There is also the issue of return on this expenditure.

Glyman said those spending the most on AI saw the biggest increases in revenue, and some saw “phenomenal returns on investment.” But the returns are generally for companies that spend effectively on AI.

Glyman said that among the 70,000 businesses using Ramp, those that spent most of their revenue on AI increased their revenue by 12%. Those who spent the least recorded steady growth.

For now, these expenses do not come at the expense of software budgets.

“Despite the movement in the stock market, we have yet to see software spending,” Glyman said. “It continues to grow, but I think the bill will come due.”

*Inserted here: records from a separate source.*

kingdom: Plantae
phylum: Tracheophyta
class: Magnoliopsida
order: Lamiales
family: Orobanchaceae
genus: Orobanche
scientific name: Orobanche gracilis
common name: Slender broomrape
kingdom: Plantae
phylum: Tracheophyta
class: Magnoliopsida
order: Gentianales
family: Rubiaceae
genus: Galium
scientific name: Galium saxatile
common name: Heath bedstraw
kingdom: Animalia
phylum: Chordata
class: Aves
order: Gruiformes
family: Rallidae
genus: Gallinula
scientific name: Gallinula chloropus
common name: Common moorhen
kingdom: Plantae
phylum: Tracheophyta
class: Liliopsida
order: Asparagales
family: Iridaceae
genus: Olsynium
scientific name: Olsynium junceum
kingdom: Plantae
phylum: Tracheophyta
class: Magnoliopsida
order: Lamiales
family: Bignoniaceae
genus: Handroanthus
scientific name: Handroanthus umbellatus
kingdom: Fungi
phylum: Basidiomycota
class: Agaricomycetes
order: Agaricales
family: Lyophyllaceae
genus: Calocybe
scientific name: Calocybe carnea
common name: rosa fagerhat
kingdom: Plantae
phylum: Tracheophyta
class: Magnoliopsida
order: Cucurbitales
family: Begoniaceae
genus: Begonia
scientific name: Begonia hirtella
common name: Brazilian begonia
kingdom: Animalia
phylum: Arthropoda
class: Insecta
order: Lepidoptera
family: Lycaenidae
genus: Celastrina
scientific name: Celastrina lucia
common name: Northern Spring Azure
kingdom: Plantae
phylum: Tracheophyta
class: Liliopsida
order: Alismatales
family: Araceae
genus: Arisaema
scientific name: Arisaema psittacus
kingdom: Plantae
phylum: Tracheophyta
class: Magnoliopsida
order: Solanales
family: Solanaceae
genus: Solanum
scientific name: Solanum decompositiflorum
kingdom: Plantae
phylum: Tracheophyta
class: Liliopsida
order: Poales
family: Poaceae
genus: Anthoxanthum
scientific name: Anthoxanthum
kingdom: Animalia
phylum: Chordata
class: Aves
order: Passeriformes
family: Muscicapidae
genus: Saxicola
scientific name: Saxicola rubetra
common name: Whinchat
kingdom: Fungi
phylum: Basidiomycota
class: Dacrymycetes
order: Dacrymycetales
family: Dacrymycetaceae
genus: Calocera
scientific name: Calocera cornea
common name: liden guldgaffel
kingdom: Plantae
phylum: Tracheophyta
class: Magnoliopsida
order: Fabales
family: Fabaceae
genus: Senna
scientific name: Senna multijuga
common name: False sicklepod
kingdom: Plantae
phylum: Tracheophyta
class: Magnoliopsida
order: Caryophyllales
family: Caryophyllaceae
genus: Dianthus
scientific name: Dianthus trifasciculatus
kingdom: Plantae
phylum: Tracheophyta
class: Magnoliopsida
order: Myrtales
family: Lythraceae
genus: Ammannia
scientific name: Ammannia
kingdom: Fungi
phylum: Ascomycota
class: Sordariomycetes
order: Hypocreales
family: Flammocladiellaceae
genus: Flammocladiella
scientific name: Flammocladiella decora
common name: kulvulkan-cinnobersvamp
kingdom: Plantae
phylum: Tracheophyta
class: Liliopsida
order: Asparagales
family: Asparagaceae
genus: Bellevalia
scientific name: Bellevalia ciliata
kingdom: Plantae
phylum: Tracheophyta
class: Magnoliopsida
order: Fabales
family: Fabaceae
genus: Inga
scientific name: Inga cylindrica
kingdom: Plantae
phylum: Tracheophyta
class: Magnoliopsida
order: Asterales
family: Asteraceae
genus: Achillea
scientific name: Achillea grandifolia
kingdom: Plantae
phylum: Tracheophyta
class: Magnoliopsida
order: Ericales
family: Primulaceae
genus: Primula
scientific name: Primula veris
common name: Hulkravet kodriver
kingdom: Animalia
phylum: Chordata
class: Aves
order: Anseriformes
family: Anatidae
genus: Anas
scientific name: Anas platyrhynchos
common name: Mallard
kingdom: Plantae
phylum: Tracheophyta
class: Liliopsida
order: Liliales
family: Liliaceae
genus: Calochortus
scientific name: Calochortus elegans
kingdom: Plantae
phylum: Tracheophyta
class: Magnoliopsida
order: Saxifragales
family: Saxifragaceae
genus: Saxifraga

Leading model companies like OpenAI and Anthropic have no reason to push people toward a cheaper option, Gylman said.

“They have no incentive to tell people you know the task you want to do. It’s possible to do it at 1/100 the cost,” he said. “Your incentive is really to maximize revenue and profit, and so I think that’s led to the rise of companies like Ramp that can help companies bring in those token spend and controls, but also AI native companies that are making sourcing decisions to direct the mission to the most cost-effective option.”

He also touched on “tokenmaxxing,” an approach where developers use as many tokens as possible. Some companies use this as an indicator of efficiency, but the problem is that more tokens do not mean more value.

“I think it’s the twilight moment of tokenmaxxing,” he said, adding that companies are smart by that measure. “I think the tokenmaxxing era is coming to an end.”